ZEUGNIS ABLEGEN – ERLEBNISBERICHTE SCHREIBEN

Hier haben sehr viele Menschen, seit August 2019, ÖFFENTLICH ihre Erfahrung mit der Verschickung eingetragen. Bitte geht vorsichtig mit diesen Geschichten um, denn es sind die Schicksale von Menschen, die lange überlegt haben, bevor sie sich ihre Erinnerungen von der Seele geschrieben haben. Lange haben sie gedacht, sie sind mit ihren Erinnerungen allein. Der Sinn dieser Belegsammlung ist, dass andere ohne viel Aufwand sehen können, wie viel Geschichte hier bisher zurückgehalten wurde. Wenn du deinen Teil dazu beitragen möchtest, kannst du es hier unten, in unserem Gästebuch tun, wir danken dir dafür! Eure Geschichten sind Teil unserer Selbsthilfe, denn die Erinnerungen anderer helfen uns, unsere eigenen Erlebnisse zu verarbeiten. Sie helfen außerdem, dass man uns unser Leid glaubt. Eure Geschichten dienen also der Dokumentation, als Belegsammlung. Sie sind damit Anfang und Teil eines öffentlich zugänglichen digitalen Dokumentationszentrums. Darüber hinaus können, Einzelne, die sehr viele Materialien haben, ihre Bericht öffentlich, mit allen Dokumenten, Briefen und dem Heimortbild versehen, zusammen mit der Redaktion als Beitrag erarbeiten und auf der Bundes-Webseite einstellen. Meldet euch unter: info@verschickungsheime.de, wenn ihr viele Dokumente habt und solch eine Seite hier bei uns erstellen wollt. Hier ein Beispiel

Wir schaffen nicht mehr, auf jeden von euch von uns aus zuzugehen, d.h. Ihr müsst euch Ansprechpartner auf unserer Seite suchen. ( KONTAKTE) Wenn Ihr mit anderen Betroffenen kommunizieren wollt, habt ihr weitere Möglichkeiten:

  1. Auf der Überblickskarte nachschauen, ob eurer Heim schon Ansprechpartner hat, wenn nicht, meldet euch bei Buko-orga-st@verschickungsheime.de, und werdet vielleicht selbst Ansprechpartner eures eigenen Heimes, so findet ihr am schnellsten andere aus eurem Heim.

> _Bereitgestellte Datensätze_

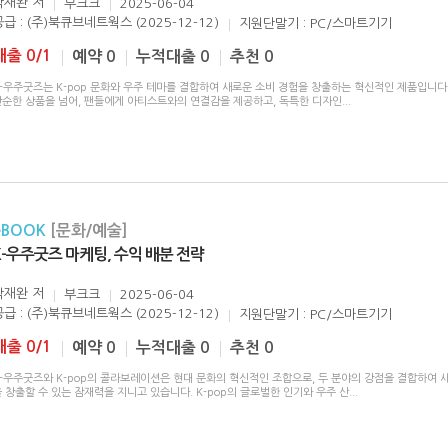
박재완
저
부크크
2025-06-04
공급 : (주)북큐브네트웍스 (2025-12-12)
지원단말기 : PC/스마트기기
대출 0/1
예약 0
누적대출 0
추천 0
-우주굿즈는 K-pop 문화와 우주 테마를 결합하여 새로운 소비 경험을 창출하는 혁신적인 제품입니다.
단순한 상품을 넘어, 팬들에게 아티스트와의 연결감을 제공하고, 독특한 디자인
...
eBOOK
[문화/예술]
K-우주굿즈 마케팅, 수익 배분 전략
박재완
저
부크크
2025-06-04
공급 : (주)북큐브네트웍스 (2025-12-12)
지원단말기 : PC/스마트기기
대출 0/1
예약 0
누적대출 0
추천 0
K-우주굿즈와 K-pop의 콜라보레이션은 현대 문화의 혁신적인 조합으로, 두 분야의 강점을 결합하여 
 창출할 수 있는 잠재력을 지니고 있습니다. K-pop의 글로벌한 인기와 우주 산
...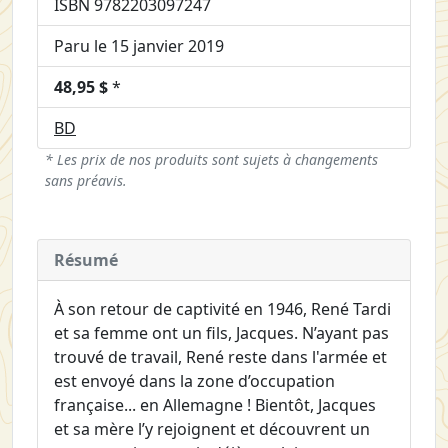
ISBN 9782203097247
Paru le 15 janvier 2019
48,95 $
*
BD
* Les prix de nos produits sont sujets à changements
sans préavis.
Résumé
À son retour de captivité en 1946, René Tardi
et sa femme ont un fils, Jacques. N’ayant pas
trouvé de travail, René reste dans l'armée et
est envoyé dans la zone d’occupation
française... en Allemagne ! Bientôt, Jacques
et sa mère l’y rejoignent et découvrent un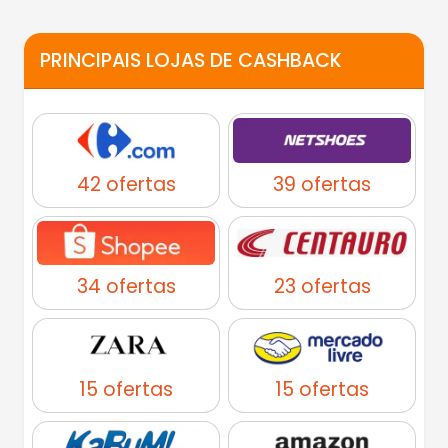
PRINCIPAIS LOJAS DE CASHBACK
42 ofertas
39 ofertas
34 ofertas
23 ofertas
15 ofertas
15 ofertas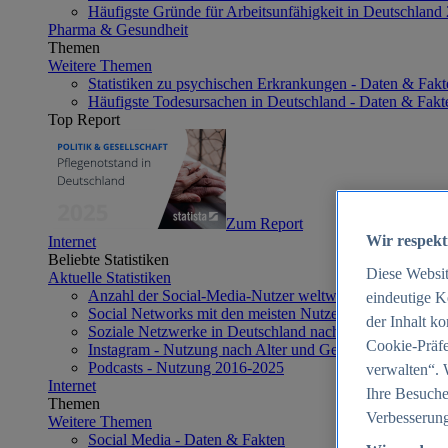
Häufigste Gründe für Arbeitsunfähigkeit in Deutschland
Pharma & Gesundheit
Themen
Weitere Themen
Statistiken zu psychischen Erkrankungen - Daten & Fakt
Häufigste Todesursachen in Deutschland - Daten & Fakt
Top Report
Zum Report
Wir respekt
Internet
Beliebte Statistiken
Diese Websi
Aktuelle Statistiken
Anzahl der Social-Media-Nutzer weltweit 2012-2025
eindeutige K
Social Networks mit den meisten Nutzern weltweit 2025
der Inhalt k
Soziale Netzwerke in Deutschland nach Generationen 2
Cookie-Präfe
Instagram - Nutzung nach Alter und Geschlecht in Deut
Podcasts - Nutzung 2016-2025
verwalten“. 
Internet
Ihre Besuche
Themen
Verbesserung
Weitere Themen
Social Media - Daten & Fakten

> _Zu erledigende Aufgaben_
A. Seit wann tragen Menschen laut dem Text über die Erlebnisberichte zur Verschickung dort öffentlich ihre Erfahrungen ein?
B. Setze den Text über die Erlebnisberichte zur Verschickung im Anschluss an seinen letzten Satz fort.

> _Schriftliche Antworten_
A. Seit August 2019.

B.
  2. Mit der Bundeskoordination Kontakt aufnehmen, um gezielt einem anderen Betroffenen bei ZEUGNIS ABLEGEN einen Brief per Mail zu schicken, der nicht öffentlich sichtbar sein soll, unter: Buko-orga-st@verschickungsheime.de
  3. Ins Forum gehen, dort auch euren Bericht reinstellen und dort mit anderen selbst Kontakt aufnehmen

Beachtet auch diese PETITION. Wenn sie euch gefällt, leitet sie weiter, danke!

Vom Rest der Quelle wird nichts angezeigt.